How do you write about a place you only have some fuzzy nostalgic connection to?
My current writing project has a lot to do with the Philippines, a country I’ve visited only twice. Five and Sixteen years old. An enormous, complex place that my aswang character is from, where her life begins, where her imaginings about the U.S. start, that I only know as a passing two-week visitor. I guess that is the paradigm of immigrants, or people whose parents are born in another country.
My dad tells me Tess Uriza Holte, the author of “When the Elephants Dance,” a novel about the Philippines during World War II, never visited the Philippines prior to her writing this book. She wrote from the stories of her grandparents and parents. But how do you get to the particularities of a place without stereotyping it? How will my aswang navigate her hometown, a place I know nothing about? Maybe I’m trippin too much about this, thinking too hard.
to summarize something David Ulin, an L.A. Times writer and book reviewer, said to us fellows a few weeks back. He wrote “Myth of Solid Ground,” a book of non-fiction about earthquakes in CA. For research, he interviewed earthquake predictors, whose levels of sanity ranged quite a bit. To get his story, he had to “sell out” a particular predictor who had trusted him, by telling (most of) the (unsavory) truth about this man’s character and his discrepancies in prediction. Is this “selling out” or truth-telling? Do we write with the intention of betrayal?
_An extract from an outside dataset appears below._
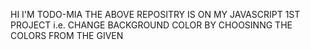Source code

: HI I'M TODO-MIA 
THE ABOVE REPOSITRY IS ON MY JAVASCRIPT 1ST PROJECT i.e. 
CHANGE BACKGROUND COLOR BY CHOOSINNG THE  COLORS FROM THE GIVEN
Back in high school, I wrote for the “Daily Review,” the local Hayward newspaper, and had a cute little column about the youth perspective. I wrote about the Iraq war, budget cuts, etc. But there was one particular article that my best friend paid the most attention to because she HATED it. For my last column of the year, I had set out to write an homage to my high school friends, since we were graduating that year. In the article, I characterized all my friends by specific songs we liked, activities we did together (blah blah going to the movies, listening to music blah blah), and I remember writing that I enjoyed talking about boys with this particular best friend. I didn’t mean to describe her as a one-sided, boy-crazy Stacy (because she wasn’t), but that was truly one of the many things I couldn’t do with anyone else at the time. She was offended and possibly hated me for a while. I’d unintentionally betrayed her with my words made public and immortalized (at least for that day’s paper). Maybe I’d betrayed her by my lack of character development or focus within the piece. I hadn’t realized that writing a column necessitated the same grace for writing fiction or poetry at the time. I think this was the first time I recognized my squeamishness with writing for an audience. With writing, is it better to offend someone than no one at all? Audience of one or none?
I guess this is what brings me to blogging. Or blogging with a safe number of audience members. I haven’t blogged since 10th grade, and I’m glad that Livejournal doesn’t keep inactive accounts. Or do they?
For fun, a list of people I’ve “betrayed” in my writing:
*my best friends
*at least five cousins
*at least 3 of my students
*all my former lovers
In any case, I’d rather betray all my loved ones publicly. For art’s sake, right?
I’ve been reading Kim Addonizio’s “Ordinary Genius,” a kind of poet’s companion, and she references an Allen Ginsberg form: the “American Sentence.” A riff of the Japanese haiku.
“American Sentences as a poetic form was Ginsberg’s effort to make American the haiku. If haiku is seventeen syllables going down in Japanese text, he would make American Sentences seventeen syllables going across, linear, like just about everything else in America.” http://www.americansentences.com
A few of his:
Tompkins Square Lower East Side N.Y.
Four skinheads stand in the streetlight rain chatting under an umbrella.
Rainy night on Union square, full moon. Want more poems? Wait till
A few of mine:
Behind apartments, brown men and leafblowers forget away autumn.
Who will propose a stimulus package for today’s stiff throat, this drought?